L'explication habituellement avancée est :
l'HS compte beaucoup plus d'océans que l'HN, donc cela amortit l'effet du réchauffement (inertie thermique océanique).
Pour aller plus loin, on peut donc exclure à titre provisoire les océans de la réflexion. Il apparaît (mais je n'ai pas fait le calcul en détail) que les terres de l'HS se réchauffent également moins vite que les terres de l'HN. Sur les terres, l'inertie océanique ne joue pas par définition : c'est la composition de la colonne atmosphérique au-dessus de la surface qui va déterminer les flux radiatifs entrants et sortants.
Or :
- le forçage positif GES est uniformément réparti sur le globe (identique en HS et en HN)
- le forçage négatif aérosols est essentiellement concentré sur l'HN (pour les principaux d'entre eux en quantité et effets optiques, poussières industrielles et sulfates, dont l'effet est régional / continental et non pas global)

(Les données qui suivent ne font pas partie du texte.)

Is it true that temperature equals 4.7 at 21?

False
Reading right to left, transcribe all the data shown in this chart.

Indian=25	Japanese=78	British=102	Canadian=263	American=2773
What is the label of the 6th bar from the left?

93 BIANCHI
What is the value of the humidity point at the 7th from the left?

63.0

- depuis 1900, les terres de l'HS auraient donc dû connaître en moyenne un forçage anthropique intégré (GES minus aérosols) supérieur aux terres de l'HN, se traduisant par un réchauffement plus rapide en surface. C'est l'inverse que l'on constate, aux moyennes latitudes (Amérique latine, Afrique, Australie versus Amérique du Nord, Eurasie) comme aux pôles (Antarctique versus Arctique).

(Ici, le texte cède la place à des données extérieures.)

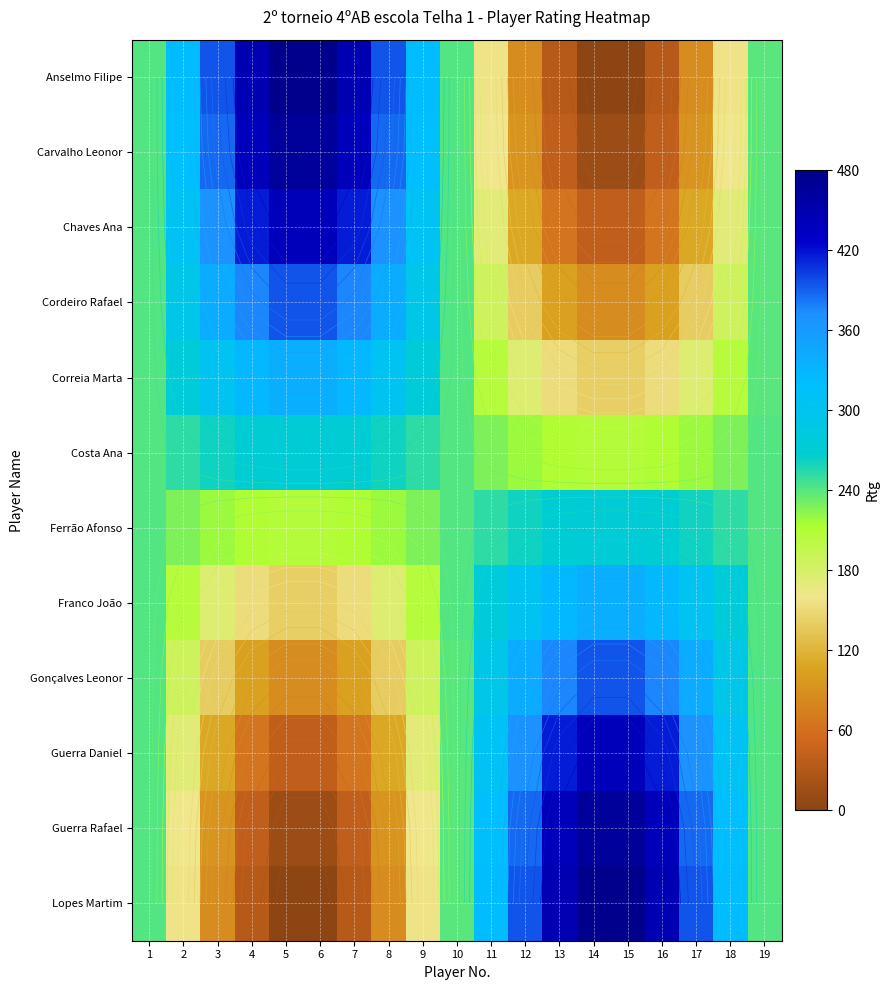

Rank the categories by Cordeiro Rafael value from lowest to highest.

15, 14, 16, 13, 17, 12, 18, 11, 19, 1, 10, 2, 9, 3, 8, 4, 7, 5, 6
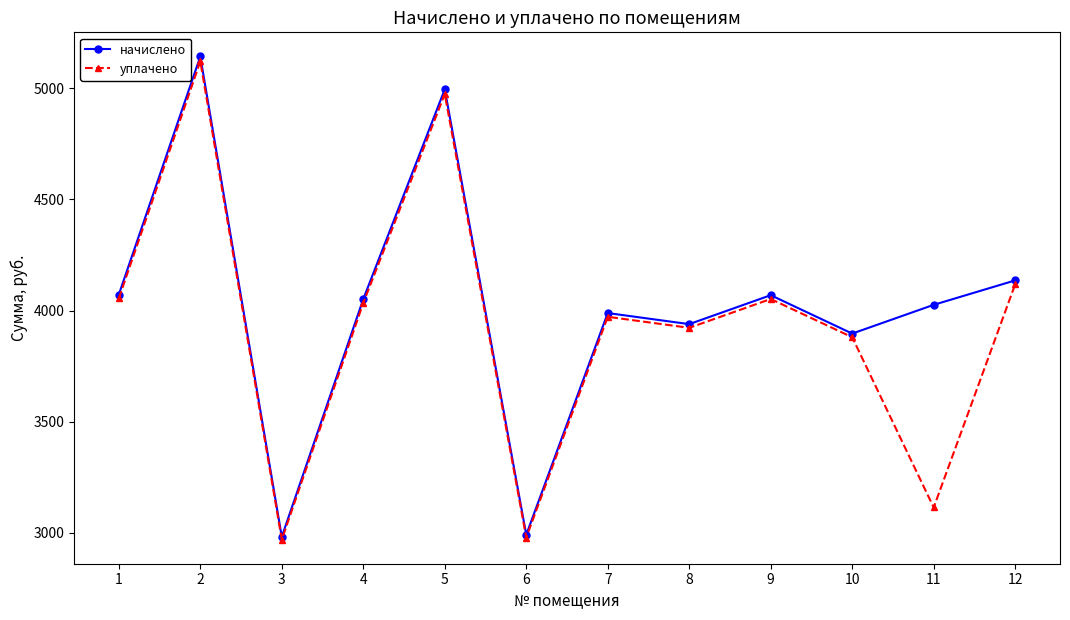

What is the greatest value displayed?

5143.3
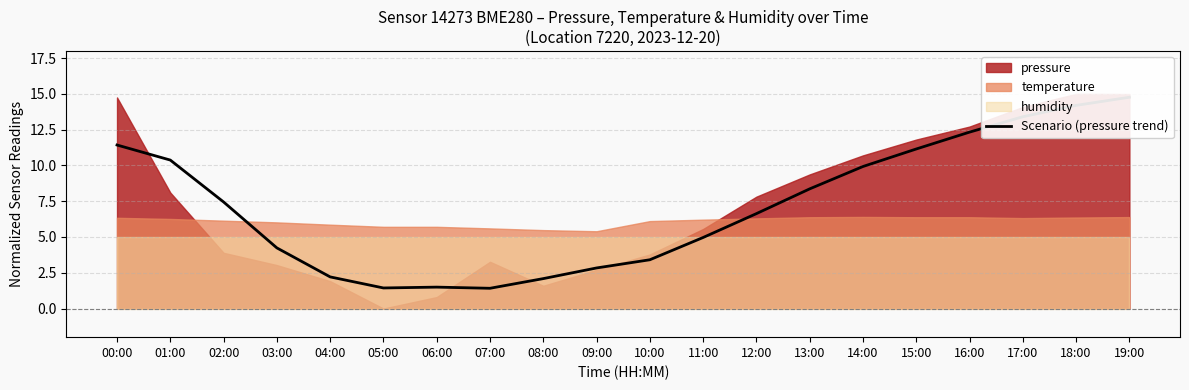

Rank the categories by value from highest to lowest.

19:00, 18:00, 17:00, 16:00, 00:00, 15:00, 01:00, 14:00, 13:00, 02:00, 12:00, 11:00, 03:00, 10:00, 09:00, 04:00, 08:00, 06:00, 05:00, 07:00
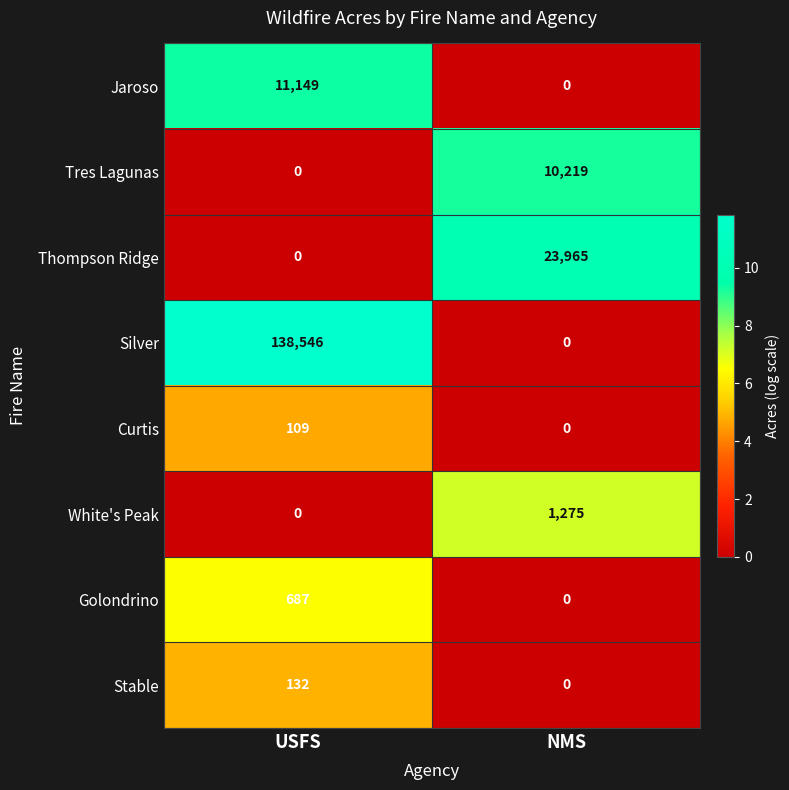

Reading left to right, list all the values displayed in this chart.

Jaroso: USFS=11149	NMS=0
Tres Lagunas: USFS=0	NMS=10219
Thompson Ridge: USFS=0	NMS=23965
Silver: USFS=138546	NMS=0
Curtis: USFS=109	NMS=0
White's Peak: USFS=0	NMS=1275
Golondrino: USFS=687	NMS=0
Stable: USFS=132	NMS=0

Précision par satellite (1979-2006) :
On observe le même différentiel en basse troposphère, avec la couverture plus complète des satellites. Ci-dessous, les données MSU RSS (jugées pourtant plus "conformes" aux modèles que l'UAH, c'est-à-dire trouvant plus de hausse depuis 28 ans) pour 1979-2006, sur la basse troposphère (canal TLT). On constate un très léger réchauffement, voire dans certaines zones un refroidissement. Ce dernier est encore plus marqué en moyenne troposphère (carte suivante, canal TMT) autour de l'Antarctique.


PS : Il serait intéressant de vérifier les SST et le contenu de chaleur de l'Océan pacifique (principal bassin océanique commun aux deux hémisphères) dans l'HS et dans l'HN. Là aussi, on devrait avoir une hausse plus soutenue en HS qu'en HN (moins de flux zonaux d'aérosols provenant des régions industrialisées américaines ou asiatiques). Mais j'ignore s'il existe des données facilement accessibles.